**Source passage**
☆ ☆ ☆ ☆ ☆

More about the Wake Up Project

What inspired these youth to participate in the project?

 

The situation in the Pacific

According to Dr Colin Tukuitonga, Director-General at SPC, “seven out of ten countries in the world, with the highest prevalence of diabetes, are from the Pacific. Our region is also the epicentre for obesity. We are losing family members, friends and breadwinners to diseases which are largely preventable.”

 

The statistics on youth in the Pacific are troubling. Approximately 34% of those aged 13–18 years in Samoa and Wallis and Futuna are active smokers; 78% of youth in Niue first drank alcohol before the age of 14; and over 35% of students are classified as obese in Cook Islands. (WHO)

☆ ☆ ☆ ☆ ☆

**Set of tasks**
(1) In the Wake Up Project passage, what share of youth in Niue first drank alcohol before the age of 14?
(2) Continue the Wake Up Project passage from the point where it ends.

**Dataset entries**

☆ ☆ ☆ ☆ ☆

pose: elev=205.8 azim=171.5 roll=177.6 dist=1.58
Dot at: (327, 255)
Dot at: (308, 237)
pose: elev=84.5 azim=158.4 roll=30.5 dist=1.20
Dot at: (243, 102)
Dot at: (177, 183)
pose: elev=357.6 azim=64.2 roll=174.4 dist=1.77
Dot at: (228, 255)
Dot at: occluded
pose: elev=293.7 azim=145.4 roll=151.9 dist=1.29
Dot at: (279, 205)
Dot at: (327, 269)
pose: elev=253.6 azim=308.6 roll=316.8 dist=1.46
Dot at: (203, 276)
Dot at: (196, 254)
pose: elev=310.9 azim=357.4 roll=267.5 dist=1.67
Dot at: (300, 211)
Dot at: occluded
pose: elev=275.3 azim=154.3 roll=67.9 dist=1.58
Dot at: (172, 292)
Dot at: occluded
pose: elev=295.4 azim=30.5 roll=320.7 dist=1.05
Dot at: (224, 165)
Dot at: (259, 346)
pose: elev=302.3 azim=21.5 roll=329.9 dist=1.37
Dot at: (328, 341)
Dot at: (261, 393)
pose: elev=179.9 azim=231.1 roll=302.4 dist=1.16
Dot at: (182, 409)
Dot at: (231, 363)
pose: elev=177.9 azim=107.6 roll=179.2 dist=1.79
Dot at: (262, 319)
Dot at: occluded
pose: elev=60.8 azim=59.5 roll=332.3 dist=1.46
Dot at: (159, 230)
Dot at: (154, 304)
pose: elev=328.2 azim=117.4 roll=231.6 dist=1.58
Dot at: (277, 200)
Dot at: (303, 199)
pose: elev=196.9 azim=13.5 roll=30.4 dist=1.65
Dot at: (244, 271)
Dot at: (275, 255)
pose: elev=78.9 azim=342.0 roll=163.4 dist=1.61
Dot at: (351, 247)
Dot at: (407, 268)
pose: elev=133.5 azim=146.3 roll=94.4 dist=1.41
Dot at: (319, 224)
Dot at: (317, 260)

☆ ☆ ☆ ☆ ☆

**Exercise responses**
(1) 78%

(2)
Pacific leadership

Pacific leaders have recognised the challenge of NCDs and have taken concrete steps to combat the problem. In 2011, the Pacific Economics and Health Ministers declared the region to be in an NCD crisis and commissioned the development of the Pacific NCD Roadmap as a multi-sectoral approach to prevent and control NCDs in the region and at national level through these key strategies: Strengthened tobacco control; development of policies to reduce consumption of unhealthy foods and drinks; Improved efficiency and impact of resources  to target primary and secondary prevention and Strengthened evidence base for better investment and effectiveness.

PICTs, under the WHO Framework Convention for Tobacco Control, have also committed to the ‘Tobacco Free Pacific by 2025’ where 5 percent or less of the adult population use tobacco.

SPC has developed a number of publications to promote traditional dishes from the Pacific, as well as healthy living practices. Some of these publications include:

Pasifika plates 

Taro in the Pacific 

Live healthy stay healthy

In 2016 Pacific Island leaders, ministers and officials from regional and global development agencies gathered for the first ever Pacific NCD Summit in Tonga, where the leaders joined to address the need for a more urgent and high level political leadership.  Presented in this form was an update on the PICTs progress with implementation of the Pacific NCDs Roadmap.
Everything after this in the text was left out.